The VTGOP’s Problems in a Nutshell

Not that they handle it well, but leaders of the VTGOP are in a tough spot. On one hand they’ve got backers of plausible moderate Gov. Phil Scott, the only Republican who’s shown he can win a statewide election; on the other, the die-hard Trumpists and QAnon believers who, sadly, make up much of the party’s base. The latter’s irrepressible dogmatism makes it very tough for old-fashioned Republican types to stay involved.

Because they have to put up with stuff like a recent email exchange among Lamoille County Republicans, shared with me by a very annoyed Lamoille County Republican. It begins with an email sent to a Republican group list from one Shannara Johnson, a dyed-in-the-wool Q type and, ahem, Republican candidate for the House in 2020.

Johnson shared a link to an essay alleging that the United States was operating multiple bioweapons labs in Ukraine, a claim that’s been thoroughly debunked.

Other Republicans on the thread reacted strongly to the post. One called it “Russian propaganda.” Another termed it “a typical and obvious conspiracy theory.” Five people asked for their names to be removed from the email list because of Johnson’s post.

And that’s the dilemma faced by traditional Republicans. In order to stay in the party, they have to put up with the Shannara Johnsons of the world. All the time. I have seen similar conspiracy theories expressed at Vermont Republican state committee meetings, for Pete’s sake.

It must be said that other respondents expressed support for Johnson, albeit with a tenuous grasp of the language. “We are all living in a fantacy land is we trust every utterance that comes out of Washington,” wrote one. “There more going on besides the biolabs,” wrote another.

After a while, Johnson fired back.

Remember when it was a conspiracy theory that Jeffrey Epstein was a child sex trafficker for the rich and powerful…that COVID came from the Wuhan lab…that Fauci’s NIH had actually ordered Wuhan’s gain-of-function research…that the vaccines change your DNA…or that abortion clinics were harvesting and selling organs from aborted fetuses?

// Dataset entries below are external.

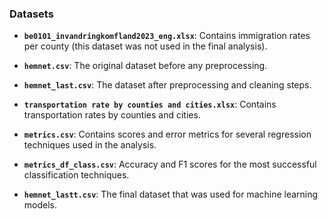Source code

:### Datasets

- **`be0101_invandringkomfland2023_eng.xlsx`**: Contains immigration rates per county (this dataset was not used in the final analysis).
  
- **`hemnet.csv`**: The original dataset before any preprocessing.
  
- **`hemnet_last.csv`**: The dataset after preprocessing and cleaning steps.
  
- **`transportation rate by counties and cities.xlsx`**: Contains transportation rates by counties and cities.
  
- **`metrics.csv`**: Contains scores and error metrics for several regression techniques used in the analysis.
  
- **`metrics_df_class.csv`**: Accuracy and F1 scores for the most successful classification techniques.
  
- **`hemnet_lastt.csv`**: The final dataset that was used for machine learning models.


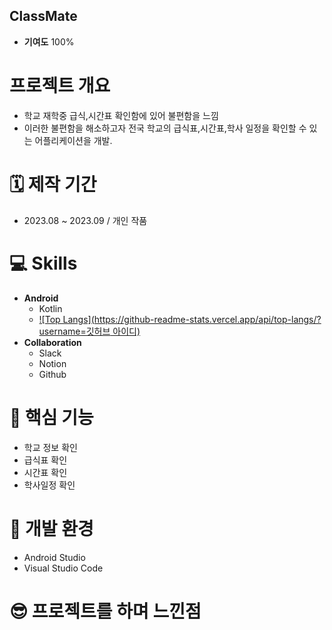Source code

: ## ClassMate
 - **기여도** 100%
# 프로젝트 개요
 - 학교 재학중 급식,시간표 확인함에 있어 불편함을 느낌
 - 이러한 불편함을 해소하고자 전국 학교의 급식표,시간표,학사 일정을 확인할 수 있는 어플리케이션을 개발.

#  🗓️ 제작 기간
 - 2023.08 ~ 2023.09 / 개인 작품
# 💻 Skills
 - **Android**
   - Kotlin
   - [![Top Langs](https://github-readme-stats.vercel.app/api/top-langs/?username=깃허브 아이디)](https://github.com/anuraghazra/github-readme-stats)
 - **Collaboration**
   - Slack
   - Notion
   - Github
# 📍 핵심 기능
 - 학교 정보 확인
 - 급식표 확인
 - 시간표 확인
 - 학사일정 확인


# 🔨 개발 환경
 - Android Studio
 - Visual Studio Code
# 😎 프로젝트를 하며 느낀점


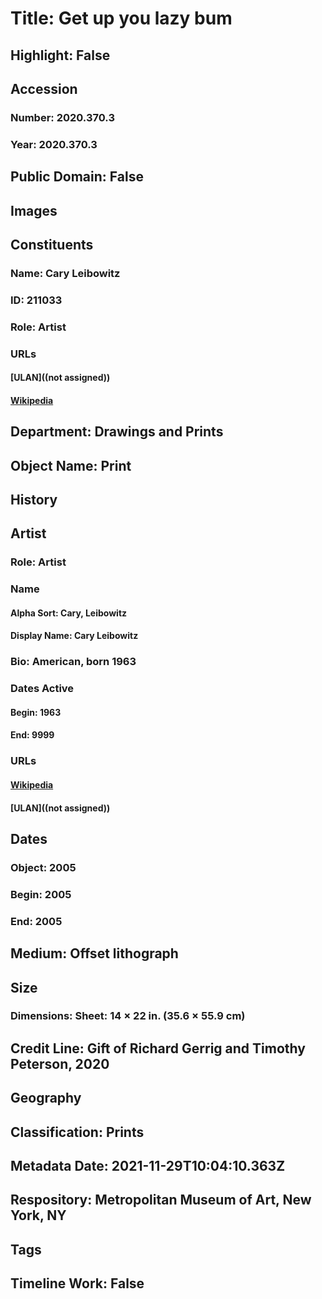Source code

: # Title: Get up you lazy bum
## Highlight: False
## Accession
### Number: 2020.370.3
### Year: 2020.370.3
## Public Domain: False
## Images
## Constituents
### Name: Cary Leibowitz
### ID: 211033
### Role: Artist
### URLs
#### [ULAN]((not assigned))
#### [Wikipedia](https://www.wikidata.org/wiki/Q5047640)
## Department: Drawings and Prints
## Object Name: Print
## History
## Artist
### Role: Artist
### Name
#### Alpha Sort: Cary, Leibowitz
#### Display Name: Cary Leibowitz
### Bio: American, born 1963
### Dates Active
#### Begin: 1963
#### End: 9999
### URLs
#### [Wikipedia](https://www.wikidata.org/wiki/Q5047640)
#### [ULAN]((not assigned))
## Dates
### Object: 2005
### Begin: 2005
### End: 2005
## Medium: Offset lithograph
## Size
### Dimensions: Sheet: 14 × 22 in. (35.6 × 55.9 cm)
## Credit Line: Gift of Richard Gerrig and Timothy Peterson, 2020
## Geography
## Classification: Prints
## Metadata Date: 2021-11-29T10:04:10.363Z
## Respository: Metropolitan Museum of Art, New York, NY
## Tags
## Timeline Work: False
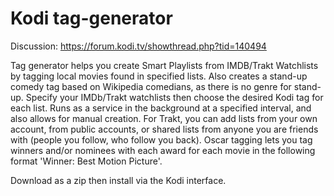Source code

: # Kodi tag-generator
Discussion: https://forum.kodi.tv/showthread.php?tid=140494

Tag generator helps you create Smart Playlists from IMDB/Trakt Watchlists by tagging local movies found in specified lists.
Also creates a stand-up comedy tag based on Wikipedia comedians, as there is no genre for stand-up.
Specify your IMDb/Trakt watchlists then choose the desired Kodi tag for each list.
Runs as a service in the background at a specified interval, and also allows for manual creation.
For Trakt, you can add lists from your own account, from public accounts, or shared lists from anyone you are friends with (people you follow, who follow you back).
Oscar tagging lets you tag winners and/or nominees with each award for each movie in the following format 'Winner: Best Motion Picture'.

Download as a zip then install via the Kodi interface.
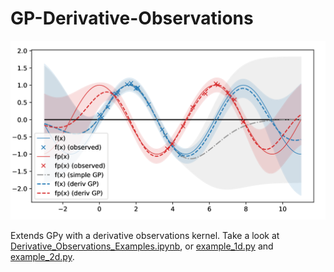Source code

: # GP-Derivative-Observations

<img src="coverfig.png" width="775">

Extends GPy with a derivative observations kernel. Take a look at [Derivative_Observations_Examples.ipynb](Derivative_Observations_Examples.ipynb), or [example_1d.py](example_1d.py) and [example_2d.py](example_2d.py).
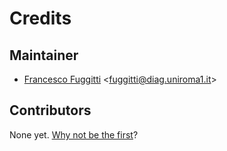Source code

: # Credits

## Maintainer

- [Francesco Fuggitti](https://github.com/francescofuggitti) <[fuggitti@diag.uniroma1.it](mailto:fuggitti@diag.uniroma1.it)>

## Contributors

None yet. [Why not be the first](./contributing.md)?

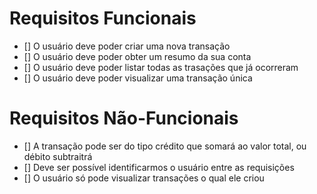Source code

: # Requisitos Funcionais

- [] O usuário deve poder criar uma nova transação
- [] O usuário deve poder obter um resumo da sua conta
- [] O usuário deve poder listar todas as trasações que já ocorreram
- [] O usuário deve poder visualizar uma transação única

# Requisitos Não-Funcionais

- [] A transação pode ser do tipo crédito que somará ao valor total, ou débito subtraitrá
- [] Deve ser possível identificarmos o usuário entre as requisições
- [] O usuário só pode visualizar transações o qual ele criou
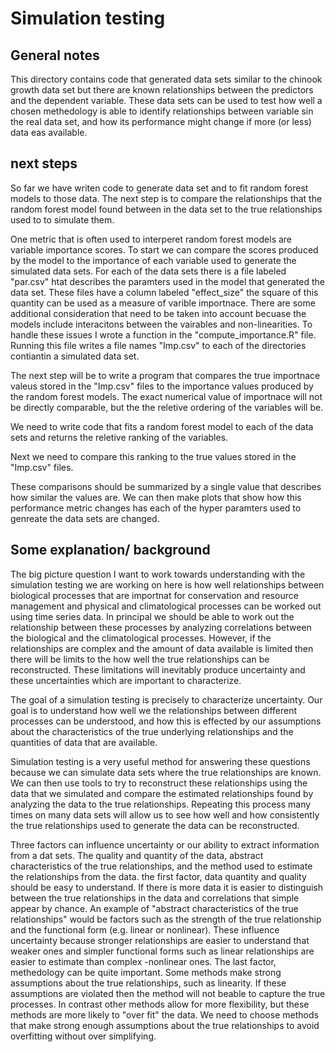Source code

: # Simulation testing

## General notes
This directory contains code that generated data sets similar to the chinook growth data set but there are known
relationships between the predictors and the dependent variable. These data sets can be used to test how well a chosen
methedology is able to identify relationships between variable sin the real data set, and how its performance might change
if more (or less) data eas available. 

## next steps
So far we have writen code to generate data set and to fit random forest models to those data. The next step is to 
compare the relationships that the random forest model found between in the data set to the true relationships used to 
to simulate them. 

One metric that is often used to interperet random forest models are variable importance scores. To start we can compare 
the scores produced by the model to the importance of each variable used to generate the simulated data sets. For each of the
data sets there is a file labeled "par.csv" htat describes the paramters used in the model that generated the data set. These
files have a column labeled "effect_size" the square of this quantity can be used as a measure of varible importnace. There are 
some additional consideration that need to be taken into account becuase the models include interacitons between the vairables
and non-linearities. To handle these issues I wrote a function in the "compute_importance.R" file. Running this file writes a file
names "Imp.csv" to each of the directories contiantin a simulated data set. 

The next step will be to write a program that compares the true importnace valeus stored in the "Imp.csv" files to the importance 
values produced by the random forest models. The exact numerical value of importnace will not be directly comparable, but the 
the reletive ordering of the variables will be. 

We need to write code that fits a random forest model to each of the data sets and returns the reletive ranking of the variables.

Next we need to compare this ranking to the true values stored in the "Imp.csv" files. 

These comparisons should be summarized by a single value that describes how similar the values are. We can then make plots that show 
how this performance metric changes has each of the hyper paramters used to genreate the data sets are changed.


## Some explanation/ background

The big picture question I want to work towards understanding with the simulation testing we are working on here is how well 
relationships  between biological processes that are importnat for conservation and resource management and physical and
climatological processes can be worked out using time series data. In principal we should be able to work out the relationship 
between these processes by analyzing correlations between the biological and the climatological processes. However, if the 
relationships are complex and the amount of data available is limited then there will be limits to the how well the true 
relationships can be reconstructed. These limitations will inevitably produce uncertainty and these uncertainties which are 
important to characterize. 

The goal of a simulation testing is precisely to characterize uncertainty. Our goal is to understand how well we the relationships 
between different processes can be understood, and how this is effected by our assumptions about the characteristics of the true 
underlying relationships and the quantities of data that are available. 

Simulation testing is a very useful method for answering these questions because we can simulate data sets where the true 
relationships are known. We can then use tools to try to reconstruct these relationships using the data that we simulated and 
compare the estimated relationships found by analyzing the data to the true relationships. Repeating this process many times on
many data sets will allow us to see how well and how consistently the true relationships used to generate the data can be 
reconstructed.

Three factors can influence uncertainty or our ability to extract information from a dat sets. The quality and quantity of the 
data, abstract characteristics of the true relationships, and the method used to estimate the relationships from the data. the
first factor, data  quantity and quality should be easy to understand. If there is more data it is easier to distinguish between
the true relationships in the data and correlations that simple appear by chance.  An example of "abstract characteristics of the 
true relationships" would be factors such as the strength of the true relationship and the functional form (e.g. linear or nonlinear).
These influence uncertainty because stronger relationships are easier to understand that weaker ones and simpler functional forms
such as linear relationships are easier to estimate than complex -nonlinear ones. The last factor, methedology can be quite important.
Some methods make strong assumptions about the true relationships, such as linearity. If these assumptions are violated then the method
will not beable to capture the true processes. In contrast other methods allow for more flexibility, but these methods are more likely
to "over fit" the data. We need to choose methods that make strong enough assumptions about the true relationships to avoid overfitting
without over simplifying. 





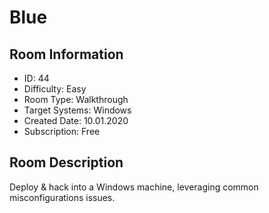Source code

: ﻿# Blue

## Room Information
- ID: 44
- Difficulty: Easy
- Room Type: Walkthrough
- Target Systems: Windows
- Created Date: 10.01.2020
- Subscription: Free

## Room Description
Deploy & hack into a Windows machine, leveraging common misconfigurations issues.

Um… wow, that escalated quickly. The Epstein thing is certainly true, but I don’t know that it started as “a conspiracy theory.” It wasn’t QAnon, that’s for sure. The others are simply not true.

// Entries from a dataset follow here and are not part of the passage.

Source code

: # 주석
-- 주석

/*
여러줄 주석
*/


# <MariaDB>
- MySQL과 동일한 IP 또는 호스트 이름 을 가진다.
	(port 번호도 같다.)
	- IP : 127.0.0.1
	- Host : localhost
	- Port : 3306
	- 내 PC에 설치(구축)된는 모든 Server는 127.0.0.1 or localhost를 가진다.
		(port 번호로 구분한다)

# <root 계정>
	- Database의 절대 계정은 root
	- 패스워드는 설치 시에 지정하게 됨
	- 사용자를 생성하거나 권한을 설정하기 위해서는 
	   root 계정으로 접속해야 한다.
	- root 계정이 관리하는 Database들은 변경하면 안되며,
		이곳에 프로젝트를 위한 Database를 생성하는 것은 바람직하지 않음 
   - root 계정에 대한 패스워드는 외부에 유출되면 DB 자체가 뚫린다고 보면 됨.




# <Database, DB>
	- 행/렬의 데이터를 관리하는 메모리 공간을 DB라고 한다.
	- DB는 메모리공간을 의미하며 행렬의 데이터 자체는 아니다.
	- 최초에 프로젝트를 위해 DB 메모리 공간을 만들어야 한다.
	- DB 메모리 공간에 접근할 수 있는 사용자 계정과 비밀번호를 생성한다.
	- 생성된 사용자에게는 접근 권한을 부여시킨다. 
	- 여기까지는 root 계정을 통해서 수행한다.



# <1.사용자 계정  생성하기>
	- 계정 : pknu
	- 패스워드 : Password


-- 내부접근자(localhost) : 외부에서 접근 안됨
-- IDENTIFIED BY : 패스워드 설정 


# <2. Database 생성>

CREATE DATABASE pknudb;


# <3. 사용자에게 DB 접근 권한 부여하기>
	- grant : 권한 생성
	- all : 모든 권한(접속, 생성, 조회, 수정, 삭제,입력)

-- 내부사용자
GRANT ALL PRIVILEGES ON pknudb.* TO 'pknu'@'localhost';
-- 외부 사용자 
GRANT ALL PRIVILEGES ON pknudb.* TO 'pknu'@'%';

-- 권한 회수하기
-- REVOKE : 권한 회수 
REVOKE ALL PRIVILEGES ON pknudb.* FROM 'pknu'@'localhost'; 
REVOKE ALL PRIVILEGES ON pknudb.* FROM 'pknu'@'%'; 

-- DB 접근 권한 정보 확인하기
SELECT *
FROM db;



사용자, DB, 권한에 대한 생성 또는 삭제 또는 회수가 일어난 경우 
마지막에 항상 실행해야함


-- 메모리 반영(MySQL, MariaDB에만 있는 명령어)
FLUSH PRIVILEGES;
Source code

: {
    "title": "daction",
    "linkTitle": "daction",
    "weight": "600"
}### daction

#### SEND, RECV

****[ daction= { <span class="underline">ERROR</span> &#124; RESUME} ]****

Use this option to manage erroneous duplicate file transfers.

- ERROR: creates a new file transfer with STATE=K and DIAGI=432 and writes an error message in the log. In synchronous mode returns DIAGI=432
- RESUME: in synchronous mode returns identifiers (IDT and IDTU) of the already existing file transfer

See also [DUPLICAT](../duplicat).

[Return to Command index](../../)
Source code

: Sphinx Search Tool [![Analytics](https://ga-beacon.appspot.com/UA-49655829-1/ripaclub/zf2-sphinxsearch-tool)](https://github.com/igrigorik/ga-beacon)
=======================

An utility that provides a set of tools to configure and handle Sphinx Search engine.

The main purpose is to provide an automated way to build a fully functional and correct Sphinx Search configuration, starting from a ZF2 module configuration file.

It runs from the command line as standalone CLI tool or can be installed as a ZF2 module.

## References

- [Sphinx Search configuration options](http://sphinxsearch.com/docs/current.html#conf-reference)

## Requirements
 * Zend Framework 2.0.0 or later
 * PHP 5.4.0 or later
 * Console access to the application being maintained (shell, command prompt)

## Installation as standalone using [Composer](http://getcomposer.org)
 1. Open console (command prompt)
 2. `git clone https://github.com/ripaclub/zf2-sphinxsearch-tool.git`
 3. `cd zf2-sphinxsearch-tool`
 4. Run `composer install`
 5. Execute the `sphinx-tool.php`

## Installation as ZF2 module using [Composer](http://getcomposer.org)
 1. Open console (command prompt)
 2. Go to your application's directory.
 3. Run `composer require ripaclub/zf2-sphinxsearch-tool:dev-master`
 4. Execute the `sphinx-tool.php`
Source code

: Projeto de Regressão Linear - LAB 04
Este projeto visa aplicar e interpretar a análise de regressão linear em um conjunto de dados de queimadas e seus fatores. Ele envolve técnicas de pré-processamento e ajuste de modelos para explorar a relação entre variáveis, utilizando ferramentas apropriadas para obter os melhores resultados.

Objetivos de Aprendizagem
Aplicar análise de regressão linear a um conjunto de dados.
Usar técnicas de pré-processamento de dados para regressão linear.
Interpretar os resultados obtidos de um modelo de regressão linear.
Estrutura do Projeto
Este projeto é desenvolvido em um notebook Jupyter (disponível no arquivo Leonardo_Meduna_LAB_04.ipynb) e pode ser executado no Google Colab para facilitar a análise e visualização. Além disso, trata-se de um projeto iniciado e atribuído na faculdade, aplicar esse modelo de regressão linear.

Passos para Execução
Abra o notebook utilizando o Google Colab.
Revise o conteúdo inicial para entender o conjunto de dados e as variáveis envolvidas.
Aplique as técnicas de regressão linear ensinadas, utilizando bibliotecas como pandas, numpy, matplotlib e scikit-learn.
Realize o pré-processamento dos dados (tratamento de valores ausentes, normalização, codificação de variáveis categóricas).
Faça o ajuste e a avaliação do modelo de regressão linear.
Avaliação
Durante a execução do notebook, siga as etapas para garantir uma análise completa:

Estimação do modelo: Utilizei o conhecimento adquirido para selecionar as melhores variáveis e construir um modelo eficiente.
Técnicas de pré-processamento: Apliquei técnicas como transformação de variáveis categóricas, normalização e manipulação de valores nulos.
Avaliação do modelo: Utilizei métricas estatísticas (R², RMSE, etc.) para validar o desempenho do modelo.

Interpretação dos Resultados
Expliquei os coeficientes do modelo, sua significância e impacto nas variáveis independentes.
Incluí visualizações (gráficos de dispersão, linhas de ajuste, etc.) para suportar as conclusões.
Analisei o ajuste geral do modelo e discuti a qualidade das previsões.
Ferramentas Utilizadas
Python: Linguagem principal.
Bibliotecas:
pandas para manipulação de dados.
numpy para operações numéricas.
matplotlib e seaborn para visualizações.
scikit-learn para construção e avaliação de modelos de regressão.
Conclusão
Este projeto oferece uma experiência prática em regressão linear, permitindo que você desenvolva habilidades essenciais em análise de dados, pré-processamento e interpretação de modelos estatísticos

Unless, as Johnson asserts, that the most trustworthy person on such issues is none other than Alex Jones. Yep, that’s we’re dealing with here.

And this person carried the party banner in the 2020 election. That wasn’t exactly on merit; she was one of only two Republicans on the primary ballot in a two-seat district, so she was all but guaranteed a spot on the November ballot. But hey, there she was, campaigning on QAnon conspiracies, appearing in candidate forums and going door-to-door while sporting the Republican label.

Is it any wonder that Republicans who just want to support conservative policy feel excluded? Is it any wonder that some of them walk away? Is it any wonder that the traditional bankrollers of Republican politics are largely absent from VTGOP donor lists? They don’t want to be associated with this nonsense.

And the more of them who make that decision, the more power devolves to the Trumper/QAnon base. Vicious cycle, I think they call it.

1 thought on “The VTGOP’s Problems in a Nutshell

  1. Walter Carpenter

    “And the more of them who make that decision, the more power devolves to the Trumper/QAnon base. Vicious cycle, I think they call it.”

    Hopefully the Republican party will follow the way of the hapless passenger pigeon and become extinct in the near future.